§ **Passage given**:
September 7, 2013 by AllFreeSewing

It’s Day Seven of National Sewing Month! Too see the daily blog posts, projects of the day, and more National Sewing Month details, click here.

National Sewing Month 2013

Today we welcome guest blogger, Suzannah from Adventures in Dressmaking who is sharing tips on her specialty: dressmaking/apparel sewing!

For a couple years now I’ve had a feature on my blog called”Sewing Circle.” It started when a reader sent me a question about how to choose patterns to go with a few fabrics she’d collected. It’s sometimes hard to imagine how you can make a sewing pattern on your own, so we had fun talking about styles she was interested and how she could make them out of her fabrics. I posted about it on my blog and the series was born. Since then I’ve gotten a lot of questions from readers about how to copy a dress they’ve seen in a magazine or even a store window, and a lot of general questions from sewing beginners.

I thought I’d summarize a few of my favorite sewing techniques and tips based on some top Sewing Circle questions I’ve received.

How to Cut Out the Right Pattern Size

Using patterns can be confusing, but before you even cut them out, you have to choose the right size — which can be even trickier! I can lend some insight into how to choose the right size and cut out the right fit.

  • Sewing patterns use standard body measurements developed by the US Department of Standards during WWII. These are fairly outdated now, so many of us feel may need to cut out a size 3-5 sizes bigger than our current ready-to-wear dress size!

§ **Records to use**:
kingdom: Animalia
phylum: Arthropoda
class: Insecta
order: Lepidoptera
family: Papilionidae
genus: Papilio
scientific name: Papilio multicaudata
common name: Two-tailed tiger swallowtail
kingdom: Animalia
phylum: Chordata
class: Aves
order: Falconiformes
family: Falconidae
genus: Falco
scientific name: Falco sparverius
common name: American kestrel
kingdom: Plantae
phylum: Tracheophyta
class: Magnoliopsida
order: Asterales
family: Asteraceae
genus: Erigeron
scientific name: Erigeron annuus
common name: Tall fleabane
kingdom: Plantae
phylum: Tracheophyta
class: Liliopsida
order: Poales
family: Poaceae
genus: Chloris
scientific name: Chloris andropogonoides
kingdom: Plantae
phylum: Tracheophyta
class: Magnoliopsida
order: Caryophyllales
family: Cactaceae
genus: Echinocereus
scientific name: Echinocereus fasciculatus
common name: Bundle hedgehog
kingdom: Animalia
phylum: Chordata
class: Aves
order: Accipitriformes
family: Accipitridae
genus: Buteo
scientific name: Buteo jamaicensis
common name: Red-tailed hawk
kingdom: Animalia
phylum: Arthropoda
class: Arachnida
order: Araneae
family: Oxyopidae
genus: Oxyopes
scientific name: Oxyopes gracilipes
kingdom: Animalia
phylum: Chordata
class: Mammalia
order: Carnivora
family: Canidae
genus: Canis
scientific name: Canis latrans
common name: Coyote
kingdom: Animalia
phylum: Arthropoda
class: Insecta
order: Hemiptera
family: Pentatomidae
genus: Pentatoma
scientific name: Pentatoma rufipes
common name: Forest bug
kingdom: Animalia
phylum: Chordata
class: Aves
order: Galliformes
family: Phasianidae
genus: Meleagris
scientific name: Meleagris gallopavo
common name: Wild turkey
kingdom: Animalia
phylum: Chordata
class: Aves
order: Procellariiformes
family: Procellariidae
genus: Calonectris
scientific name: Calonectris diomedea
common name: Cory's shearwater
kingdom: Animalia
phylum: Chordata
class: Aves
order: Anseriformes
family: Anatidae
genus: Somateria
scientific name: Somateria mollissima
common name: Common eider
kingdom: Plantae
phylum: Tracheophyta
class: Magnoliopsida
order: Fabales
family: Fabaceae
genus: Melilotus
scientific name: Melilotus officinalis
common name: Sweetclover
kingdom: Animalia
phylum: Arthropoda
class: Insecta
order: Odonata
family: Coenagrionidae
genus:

§ **Tasks for this exercise**:
1 – Can you copy the records word for word, starting at the line that contains "family: Phasianidae" and ending at the final line of the records?
2 – Could you pick up the blog post on sewing tips right after its last sentence and keep writing it?

§ **Responses to the tasks**:
1 –
family: Phasianidae
genus: Meleagris
scientific name: Meleagris gallopavo
common name: Wild turkey
kingdom: Animalia
phylum: Chordata
class: Aves
order: Procellariiformes
family: Procellariidae
genus: Calonectris
scientific name: Calonectris diomedea
common name: Cory's shearwater
kingdom: Animalia
phylum: Chordata
class: Aves
order: Anseriformes
family: Anatidae
genus: Somateria
scientific name: Somateria mollissima
common name: Common eider
kingdom: Plantae
phylum: Tracheophyta
class: Magnoliopsida
order: Fabales
family: Fabaceae
genus: Melilotus
scientific name: Melilotus officinalis
common name: Sweetclover
kingdom: Animalia
phylum: Arthropoda
class: Insecta
order: Odonata
family: Coenagrionidae
genus:

2 –
  • But, most people don’t have the exact bust, waist, and hip measurements of any particular size. When cutting out a dress or top, the bust measurement is probably most important. Use the size that matches your bust measurement, and taper at the waist (angle in or out when cutting after measuring) to fit. On a dress with a gathered skirt, for example, the hip measurement doesn’t matter at all, and even for the A-line skirts, it’s not as important as waist and bust, so you may be able to ignore that number and cut out the right size for your bust and waist. For pants or skirts, use the pattern that matches your hip measurement and make the waist fit. Or, if the numbers are pretty close, I usually use the average size. If your bust is an 8, your waist a 12, and your hips a 10, for example, use the size 10 pattern as a base.
  • Unfortunately, modern sewing patterns are not designed to fit as snugly as some of us might like for tailored garments. You may find you cut out what is supposed to be the right size in something, only to be swimming in it once you put it together. There are a couple possible reasons for this: 1) most sewing patterns are not high fashion and are not often made for trendy juniors’ sizes and snug fits. 2) most patterns are intended for a 5/8” seam allowance, and if you use a 1/2″ or smaller, it actually makes a big difference in fit.
  • Also note: patterns will usually tell you the “finished garment” measurements as well as the bust, waist, etc. to use when picking out your size. If your bust is 36″, the dress’s bust may be 38″ or 39″ to allow for movement and wearing ease. If you see these measurements and want something snugger, check the finished garment measurements for the smaller size down — maybe you should cut out that one.
  • If you want to test out a pattern, make a “muslin” out of whatever cheap fabric you can find — an old sheet, a thrift store find, or a fabric that you got on sale would be great! This way you can test out the pattern without spending too much time or expensive fabric. You don’t have to finish the edges of the muslin or add fastenings or anything.

You can custom-make patterns for your size, by measuring the pattern pieces as you cut.

  • The first thing you should do when cutting out a new pattern (when you don’t know how tightly or loosely it will fit) is measure the pieces and how large it will be when you sew them together. To do this, you need to lay them out taking into account the seam allowances (if you use 5/8″, overlap them 1 1/4″ at each seam) and measure across the bust and waist.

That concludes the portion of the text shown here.